On September 15, 11:56pm, Willow Grace Paparella was born.  She was 9 weeks early.  The good news is that she is beautiful, and has done very well this last month.  The great news is that she might just be able to come home this friday!

Baby girl, we are all ready for you here!  My wife has spent the last month mostly in the NICU, working at breastfeeding around the clock.  Breastfeeding beats everything else, in terms of how quickly babies grow, and especially in terms of conferred secondary immune response.

Direct breastfeeding is best, because this way none of Liz’ secretory immunoglobulin A antibodies are denatured in the freezing and thawing process.  These sIgA molecules, by the way, move across the mucosa because of the secretory attachment to the IgA molecule, and attach to the lining of the nose, mouth, and throat.  There they bind to and disrupt whatever antigens they correspond to.  And this leads to the second reason why direct breastfeeding is best.  Even if frozen milk didn’t degrade these antibodies, it would put them in a holding pen for as long as the milk was frozen.  Liz produces proportionally more immune molecules according to whatever her immune system is stimulated by at the time she produces the milk.  Delay the consumption of the milk, and Willow is getting out-of-date defenses.

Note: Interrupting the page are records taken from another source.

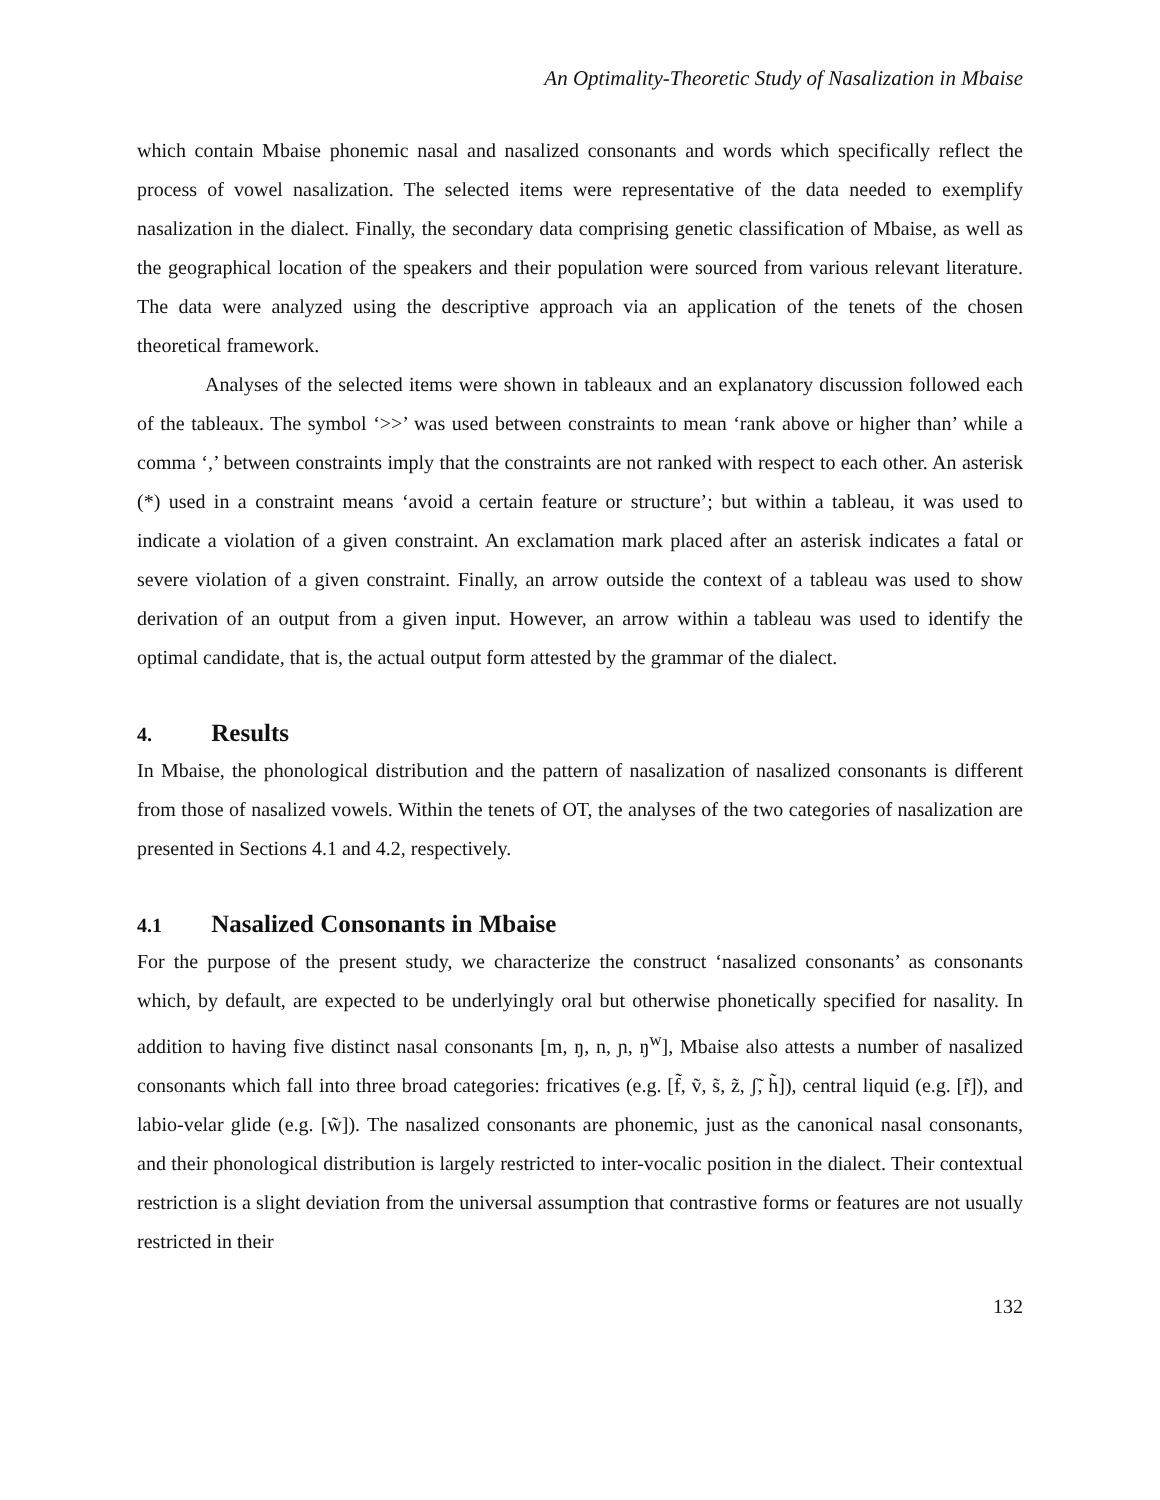An Optimality-Theoretic Study of Nasalization in Mbaise
which contain Mbaise phonemic nasal and nasalized consonants and words which specifically reflect the process of vowel nasalization. The selected items were representative of the data needed to exemplify nasalization in the dialect. Finally, the secondary data comprising genetic classification of Mbaise, as well as the geographical location of the speakers and their population were sourced from various relevant literature. The data were analyzed using the descriptive approach via an application of the tenets of the chosen theoretical framework.
Analyses of the selected items were shown in tableaux and an explanatory discussion followed each of the tableaux. The symbol ‘>>’ was used between constraints to mean ‘rank above or higher than’ while a comma ‘,’ between constraints imply that the constraints are not ranked with respect to each other. An asterisk (*) used in a constraint means ‘avoid a certain feature or structure’; but within a tableau, it was used to indicate a violation of a given constraint. An exclamation mark placed after an asterisk indicates a fatal or severe violation of a given constraint. Finally, an arrow outside the context of a tableau was used to show derivation of an output from a given input. However, an arrow within a tableau was used to identify the optimal candidate, that is, the actual output form attested by the grammar of the dialect.
4. Results
In Mbaise, the phonological distribution and the pattern of nasalization of nasalized consonants is different from those of nasalized vowels. Within the tenets of OT, the analyses of the two categories of nasalization are presented in Sections 4.1 and 4.2, respectively.
4.1 Nasalized Consonants in Mbaise
For the purpose of the present study, we characterize the construct ‘nasalized consonants’ as consonants which, by default, are expected to be underlyingly oral but otherwise phonetically specified for nasality. In addition to having five distinct nasal consonants [m, ŋ, n, ɲ, ŋ<sup>w</sup>], Mbaise also attests a number of nasalized consonants which fall into three broad categories: fricatives (e.g. [f̃, ṽ, s̃, z̃, ʃ̃, h̃]), central liquid (e.g. [r̃]), and labio-velar glide (e.g. [w̃]). The nasalized consonants are phonemic, just as the canonical nasal consonants, and their phonological distribution is largely restricted to inter-vocalic position in the dialect. Their contextual restriction is a slight deviation from the universal assumption that contrastive forms or features are not usually restricted in their
132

Now in addition to the immunoglobulin molecules, Liz also gives Willow leukocytes, about 5 million per milliliter.  These are mostly macrophages, bacteria-eaters.  But about 10% of them are memory T cells, antibody-producing cells, and killer T cells.  These are the sorts of cells necessary to have any hope of fighting off a virus and remembering the immune response to it.  There is evidence, based off of animal studies, that some of these cells manage to get incorporated into Willow’s nascent immune response  (Wold and Adlerberth, 1998).  The cells need to still be alive for that to happen, of course, so direct is best.

This is why Liz has really done the best thing by staying up at the NICU for these last several weeks.  She had to be physically present to give our little girl her best shot at growing and to protect her with the best possible boost to her immune response.  And by staying in the envionment where Willow lives right now, she exposed her own immune response to whatever antigens sneaked into the NICU, responded within her own body to them, and conferred the right sIgA’s at the right time to Willow to fight them off.

So to everybody who has brought food, watched our kiddos, and generally helped out, thank you. You’ve really helped Willow to get a good start in life, and you’ve helped us to do what we can to protect her.